Koronavirüsle birlikte birçok ülke cezaevi politikalarını yeniden gözden geçirmeye başladı ve süreç bu yönlü devam ediyor. Bu konuda en katı, en esnemez görünen İran, basına yansıdığı kadarıyla 70 bin civarında tutuklu ve hükümlüyü serbest bıraktı. Fransa’nın bu yönlü bir hazırlık içinde olduğu basına yansıdı. BM ülkelere yönelik cezaevindeki tutuklu ve hükümlülere karşı duyarlılık göstermesini, yaşlı ve hasta tutuklu ve hükümlüleri serbest bırakma çağrısında bulundu.
Türkiye’de AKP iktidarı yeni bir infaz yasasını gündemine almış bulunuyor. Yasa tasarısı uyuşturucu imalatçısı ve satıcılarını, tecavüzcüleri ve cinsel istismarda bulunanları, kadına yönelik şiddet uygulayanları, hırsızlık ve gasp faillerini ve mafya babalarını kapsıyor. Politik tutuklu ve hükümlüleri ise kapsam dışında tutuyor
AKP iktidarı on binlerce insanı siyasi fikirlerinden dolayı ve kendisine muhalefet ettikleri veya gerçekleri dile getirdikleri için cezaevine koydu ve yıllardır da cezaevinde tutuyor. Yargıyı demokratik Kürt siyasetine, devrimci demokratik kesime, kendisine muhalefet edenlere karşı bir intikam aracına dönüştürdü. Bir siyasi kıyım, demokratik kesime yönelik bir kıyım gerçekleştirdi. Adalet ve özgürlük peşinde olanlara karşı bir tasfiye uygulamasını sistematik bir biçimde geliştirdi. Milletvekillerini, belediye başkanlarını, çeşitli başka siyasetçileri, yazarları, aydınları, akademisyenleri, basın mensuplarını, sivil toplum aktivistlerini cezaevine koydu. Bundan tatmin olmayan iktidar şimdi de bu kesimleri koronavirüs saldırısına maruz bırakmanın planını geliştiriyor. Politik tutuklu ve hükümlüleri infaz yasasına dahil etmemenin başka bir açıklaması var mı?
Herkes biliyor ki cezaevleri koronavirüs gibi bir salgına karşı en korunaksız alandır. Dışarıda halka karşı sorumluluğunu yerine getirmeyen bir iktidarın cezaevindekilere karşı yerine getireceğinin inandırıcılığı var mı? Temel uğraşı gerçekleri örtbas etmek, manipülasyon geliştirmek olan bir iktidarın insan hayatına, tutukluların hayatına ve sağlığına gerekli saygıyı ve özeni göstermediği ve göstermeyeceği açıktır.

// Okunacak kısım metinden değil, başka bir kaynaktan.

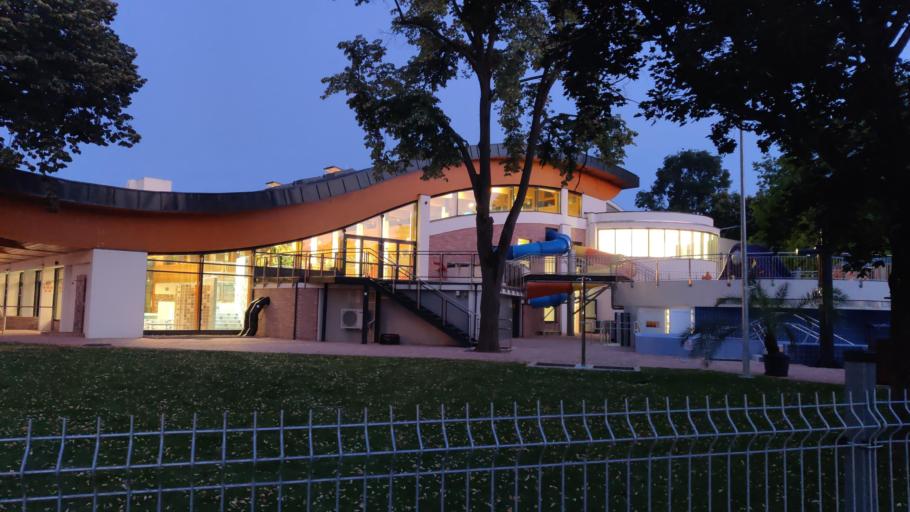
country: HU
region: Baranya
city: Harkany
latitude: 45.8518
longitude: 18.2375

Müdüründen gardiyanına kadar tüm personelin siyasilere karşı, muhaliflere karşı ön yargıyla donatıldığı bir alanda gerekli titizlik ve ihtimam nasıl gösterilecek? Yanı sıra cezaevi iç trafiği göz önüne alındığında virüse karşı koruma nasıl mümkün olacak? Temizliğinden beslenmesine, personelle ilişkilerden havalandırmasına, yiyecek-giyecek teminine kadar her şey ama her şey virüs açısından risk oluşturuyor. İktidar da bunu çok iyi biliyor. Buna rağmen yasanın kapsamı dışında tutuyor. Siyasilere karşı garazını böylelikle ortaya koymuş oluyor
Bir iktidar, sorumluluğu altındaki insanların hayatlarını bile bile riske açık bırakıyorsa ve insanların yaşamını umursamama durumuna girmişse çok tehlikeli bir noktadadır demektir. İktidar kamuoyunun gözünün içine baka baka cezaevinde olanların ailelerinin gözünün içine baka baka “siz benden düşman muamelesinden başka bir şey beklemeyin” dışında başka bir anlam taşımıyor.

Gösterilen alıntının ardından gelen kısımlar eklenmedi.